Yesterday I read an article (from Buzzfeed, maybe?) about a woman who buys an endless array of items from Amazon sellers, then takes videos or pictures and provides five-star reviews whether the products deserve it or not (from a “verified purchaser”), then receives a refund from the company. So, lots of free stuff. Plus, she uses her Amazon credit card to make these purchases, getting shopping points from the very system she is gaming.
These third-party sellers do this to boost their sales and their ratings to get their products higher up on the Amazon food chain. And while Amazon tries to claim diligence about removing and blocking cheats and frauds and the NBC correspondent said the company claims it has foiled literal billions of sellers, still the problems keep coming.
I suppose Jeff Bezos knew what he was doing when he called his company Amazon. Even back then he must have had a plan to take over the world, much as the original Amazon, as in rain forest, does — or at least did — occupy some vast percentage of the South American continent, along with providing some massive percentage of the world’s carbon dioxide sequestration and governing weather patterns the world over. (So go ahead and blame Amazon for your problems, Denver — everyone else does.)
I darkly predicted, years ago, that Amazon the company (not the forest) was going to take over all commerce in the United States, and that shoppers like Lynn and Kara would be the first to wonder how it was that we all came to be working for Amazon. I see now I was slightly wrong: Jeff Bezos will not assume responsibility for us as workers; we will be third-party sellers with no benefits, no retirement nor health insurance, but completely reliant on Amazon for survival nonetheless.
But speaking of health insurance, why doesn’t Jeff Bezos do the United States an actual favor and take on the thorny issues of health care and costs? If he can bring all commerce to his doorstep, surely he can handle the negligible problems of our current health care system, which a letter in the Crested Butte News (by a medical doctor) just told me is the world’s most expensive, with the least favorable outcomes among developed nations.

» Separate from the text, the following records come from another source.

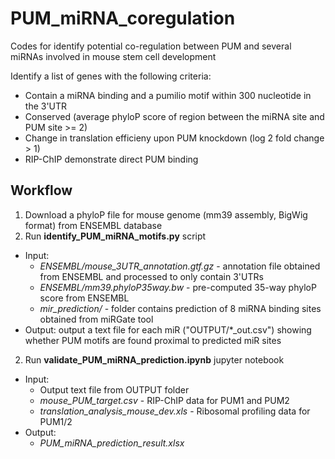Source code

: # PUM_miRNA_coregulation
Codes for identify potential co-regulation between PUM and several miRNAs involved in mouse stem cell development

Identify a list of genes with the following criteria:
* Contain a miRNA binding and a pumilio motif within 300 nucleotide in the 3'UTR
* Conserved (average phyloP score of region between the miRNA site and PUM site >= 2)
* Change in translation efficieny upon PUM knockdown (log 2 fold change > 1)
* RIP-ChIP demonstrate direct PUM binding

## Workflow

1. Download a phyloP file for mouse genome (mm39 assembly, BigWig format) from ENSEMBL database
2. Run **identify_PUM_miRNA_motifs.py** script
* Input:
  * *ENSEMBL/mouse_3UTR_annotation.gtf.gz* - annotation file obtained from ENSEMBL and processed to only contain 3'UTRs
  * *ENSEMBL/mm39.phyloP35way.bw* - pre-computed 35-way phyloP score from ENSEMBL
  * *mir_prediction/* - folder contains prediction of 8 miRNA binding sites obtained from miRGate tool
* Output: output a text file for each miR ("OUTPUT/*_out.csv") showing whether PUM motifs are found proximal to predicted miR sites

2. Run **validate_PUM_miRNA_prediction.ipynb** jupyter notebook
* Input:
  * Output text file from OUTPUT folder
  * *mouse_PUM_target.csv* - RIP-ChIP data for PUM1 and PUM2
  * *translation_analysis_mouse_dev.xls* - Ribosomal profiling data for PUM1/2
* Output:
  * *PUM_miRNA_prediction_result.xlsx*
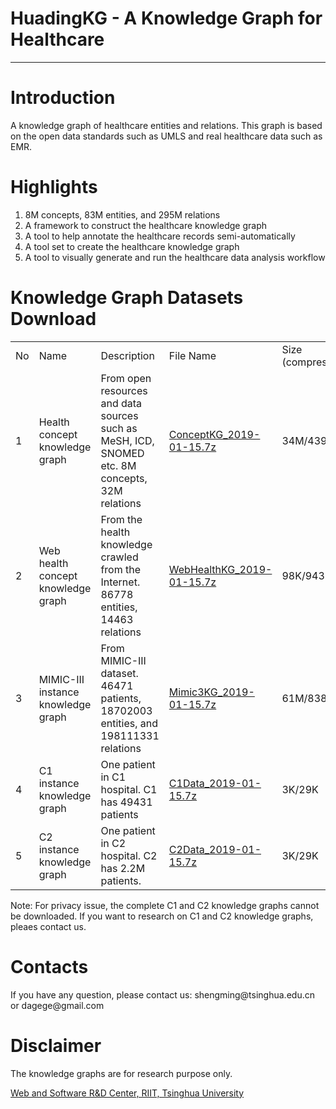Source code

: <html>
<head>
</head>
<body>
  <h1>HuadingKG - A Knowledge Graph for Healthcare</h1>
  <hr/>
  
  <h1>Introduction</h1>
  A knowledge graph of healthcare entities and relations. This graph is based on the open data standards such as UMLS and real healthcare data such as EMR.
  
  <h1>Highlights</h1>
  <ol>
	<li>8M concepts, 83M entities, and 295M relations</li>
    <li>A framework to construct the healthcare knowledge graph</li>
    <li>A tool to help annotate the healthcare records semi-automatically</li>
    <li>A tool set to create the healthcare knowledge graph</li>
	<li>A tool to visually generate and run the healthcare data analysis workflow</li>
  </ol>
  
  <h1>Knowledge Graph Datasets Download</h1>
  <table>
    <tr><td>No</td><td>Name</td><td>Description</td><td>File Name</td><td>Size (compressed/original)</td></tr>
	<tr>
	  <td>1</td>
	  <td>Health concept knowledge graph</td>
	  <td>From open resources and data sources such as MeSH, ICD, SNOMED etc. 8M concepts, 32M relations</td>
	  <td><a href="http://180.76.145.135:8888/fu/filedownload?fileID=2bbf39fd6b7d47ca91e82bba73e7644d">ConceptKG_2019-01-15.7z</a></td>
	  <td>34M/439M</td>
	</tr>
	<tr>
	  <td>2</td>
	  <td>Web health concept knowledge graph</td>
	  <td>From the health knowledge crawled from the Internet. 86778 entities, 14463 relations </td>
	  <td><a href="http://180.76.145.135:8888/fu/filedownload?fileID=86aa4dedd4ff4d67a03e45b23aadb7e3">WebHealthKG_2019-01-15.7z</a></td>
	  <td>98K/943K</td>
	</tr>
	<tr>
	  <td>3</td>
	  <td>MIMIC-III instance knowledge graph</td>
	  <td>From MIMIC-III dataset. 46471 patients, 18702003 entities, and 198111331 relations</td>
	  <td><a href="http://180.76.145.135:8888/fu/filedownload?fileID=f0367a7e4fcb4c23a694b9ff5ca88005">Mimic3KG_2019-01-15.7z</a></td>
	  <td>61M/838M</td>
	</tr>
	<tr>
	  <td>4</td>
	  <td>C1 instance knowledge graph</td>
	  <td>One patient in C1 hospital. C1 has 49431 patients</td>
	  <td><a href="http://180.76.145.135:8888/fu/filedownload?fileID=137d8b9caca5409a9ece8c25d3b66d29">C1Data_2019-01-15.7z</a></td>
	  <td>3K/29K</td>
	</tr>
	<tr>
	  <td>5</td>
	  <td>C2 instance knowledge graph</td>
	  <td>One patient in C2 hospital. C2 has 2.2M patients.</td>
	  <td><a href="http://180.76.145.135:8888/fu/filedownload?fileID=93a9e95c1d384ccb8520a154a5dbf9a3">C2Data_2019-01-15.7z</a></td>
	  <td>3K/29K</td>
	</tr>
  </table>
  <p>Note: For privacy issue, the complete C1 and C2 knowledge graphs cannot be downloaded. If you want to research on C1 and C2 knowledge graphs, pleaes contact us.</p>
  <h1>Contacts</h1>
  <p>If you have any question, please contact us: shengming@tsinghua.edu.cn or dagege@gmail.com</p>
  
  <h1>Disclaimer</h1>
  <p>The knowledge graphs are for research purpose only.</p>
  
  <a href="http://180.76.145.135/west/">Web and Software R&D Center, RIIT, Tsinghua University</a>
</body>
</html>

If I’m going to be working for Amazon, or at least as a licensed subsidiary, this seems like the very least Mr. Bezos could do for me and all the rest of us who are going to be at the mercy of Amazon(.com) whether we want to be or not.
Which is just like the weather, whether we want it or not. If you want to drive on I-70 today, too bad; if you’re an Air Force cadet trying to get home for Thanksgiving, good luck; and if you’re here in Gunnison, I guess there’s nothing left for it but to clear the deck railing and go to work.
And that, ladies and gentlemen, is how we neatly sew up the weather and Amazon all in one tidy little bundle.